La Dieta Mediterránea tiene unos rasgos característicos que la diferencian de otro tipo de dietas y estilos.

Dña. Susana del Pozo de la Calle, Directora de Análisis Survey Unit de la Fundación Española de la Nutrición, establece algunos de ellos:


  1.   Utilización del aceite de oliva como principal grasa culinaria.

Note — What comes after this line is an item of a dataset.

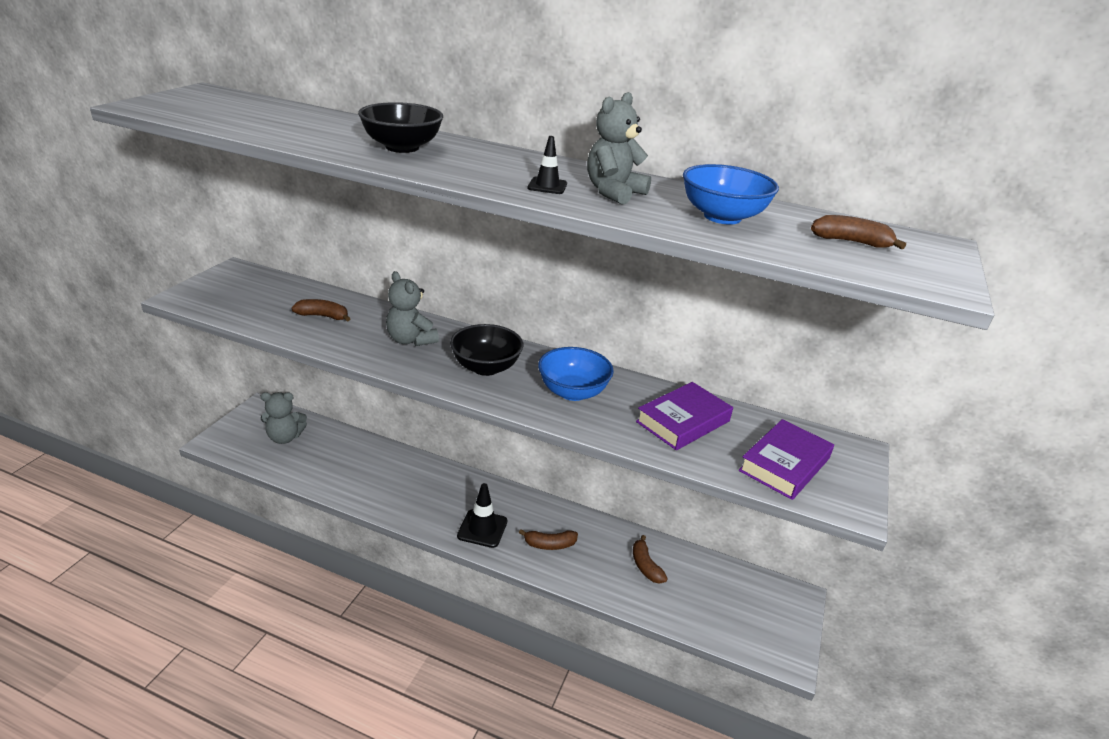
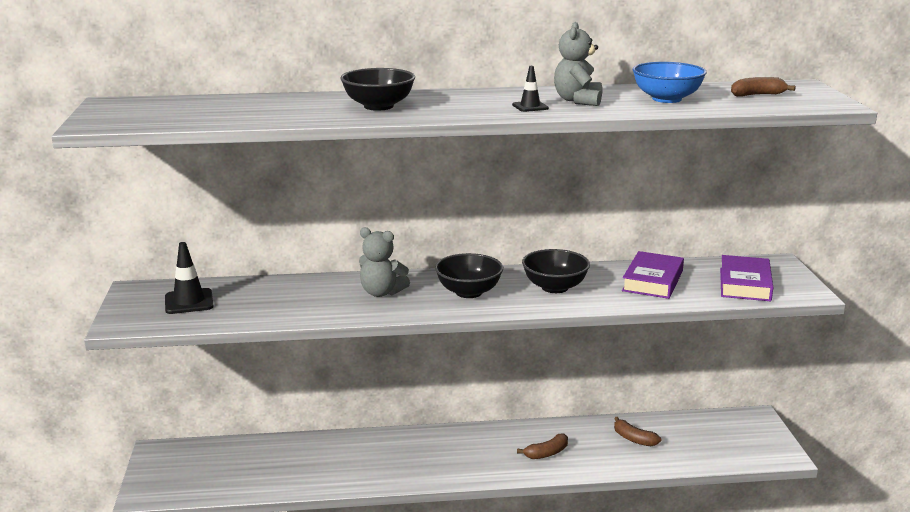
camera: 25 degrees left, 10 degrees down
grey teddy bear [261,392,307,444] -> none
brown banana [292,299,351,322] -> none
black traffic cone [457,483,507,548] -> black traffic cone moved to [165,242,214,314]
blue bowl [538,347,614,401] -> black bowl [522,249,590,293]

  1.   Abundancia de alimentos vegetales, tales como:

    • Frutas y verduras frescas.
    • Cereales (principalmente en forma de pan o pasta).
    • Legumbres.
    • Frutos secos.

  1.  Consumo frecuente de pescado.

  1.  Ingesta regular y moderada de vino en las comidas (en adultos sanos).


  1.  Bajo consumo de carnes rojas.

  1.  Leche y derivados lácteos.

G.Uso frecuente de especias y condimentos variados (limón, ajo, pimentón, hierbas aromáticas: orégano, perejil, tomillo, laurel, hinojo).



¿Por qué es recomendable?

Este tipo de alimentación presenta un perfil calórico (aporte de los macronutrientes y el alcohol a la energía total) adecuado, baja en grasas saturadas, rica en vitaminas, polifenoles y determinadas sustancias antioxidantes, tales como los flavonoides.

Al referirse a ella, D. Roberto Sabrido califica a la Dieta Mediterránea como “equilibrada, variada y con un aporte de macronutrientes adecuado. Tiene un contenido bajo en ácidos grasos saturados y alto en monoinsaturados, así como en carbohidratos complejos y fibra. Hay que añadir los (beneficios) derivados de su riqueza en sustancias antioxidantes”.


Sin embargo…

En la actualidad no todos los países de la cuenca del mediterráneo (incluida España) siguen las pautas propias de la Dieta Mediterránea debido, sobre todo, a la introducción de modas y de alimentos procedentes de otras culturas. De ahí que, entre otros factores, el sobrepeso y la obesidad hayan sufrido un notable aumento en España.

A este respecto, Dña. Susana del Pozo de la Calle, afirma: “En relación a España, la dieta de los españoles se ha modificado notablemente en los últimos 40 años, alejándose del modelo tradicional de Dieta Mediterránea”.